[Opening Supplied information section]

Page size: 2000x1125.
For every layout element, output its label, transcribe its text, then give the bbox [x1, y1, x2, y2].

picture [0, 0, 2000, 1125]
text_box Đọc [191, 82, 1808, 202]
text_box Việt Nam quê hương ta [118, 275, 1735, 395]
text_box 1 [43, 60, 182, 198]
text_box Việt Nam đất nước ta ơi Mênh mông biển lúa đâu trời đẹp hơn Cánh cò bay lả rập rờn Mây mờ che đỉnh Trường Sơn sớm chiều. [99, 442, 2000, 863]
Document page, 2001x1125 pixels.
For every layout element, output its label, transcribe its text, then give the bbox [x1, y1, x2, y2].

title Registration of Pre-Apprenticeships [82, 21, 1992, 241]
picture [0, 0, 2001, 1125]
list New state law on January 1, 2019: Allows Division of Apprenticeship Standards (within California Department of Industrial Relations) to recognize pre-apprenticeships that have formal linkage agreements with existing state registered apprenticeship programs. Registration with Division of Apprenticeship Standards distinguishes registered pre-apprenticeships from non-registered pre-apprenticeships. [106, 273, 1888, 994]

[Closing Supplied information section]

• _Task_: Repeat the whole listing, keeping every word exactly as it is.

• _Finished task_:
Page size: 2000x1125.
For every layout element, output its label, transcribe its text, then give the bbox [x1, y1, x2, y2].

picture [0, 0, 2000, 1125]
text_box Đọc [191, 82, 1808, 202]
text_box Việt Nam quê hương ta [118, 275, 1735, 395]
text_box 1 [43, 60, 182, 198]
text_box Việt Nam đất nước ta ơi Mênh mông biển lúa đâu trời đẹp hơn Cánh cò bay lả rập rờn Mây mờ che đỉnh Trường Sơn sớm chiều. [99, 442, 2000, 863]
Document page, 2001x1125 pixels.
For every layout element, output its label, transcribe its text, then give the bbox [x1, y1, x2, y2].

title Registration of Pre-Apprenticeships [82, 21, 1992, 241]
picture [0, 0, 2001, 1125]
list New state law on January 1, 2019: Allows Division of Apprenticeship Standards (within California Department of Industrial Relations) to recognize pre-apprenticeships that have formal linkage agreements with existing state registered apprenticeship programs. Registration with Division of Apprenticeship Standards distinguishes registered pre-apprenticeships from non-registered pre-apprenticeships. [106, 273, 1888, 994]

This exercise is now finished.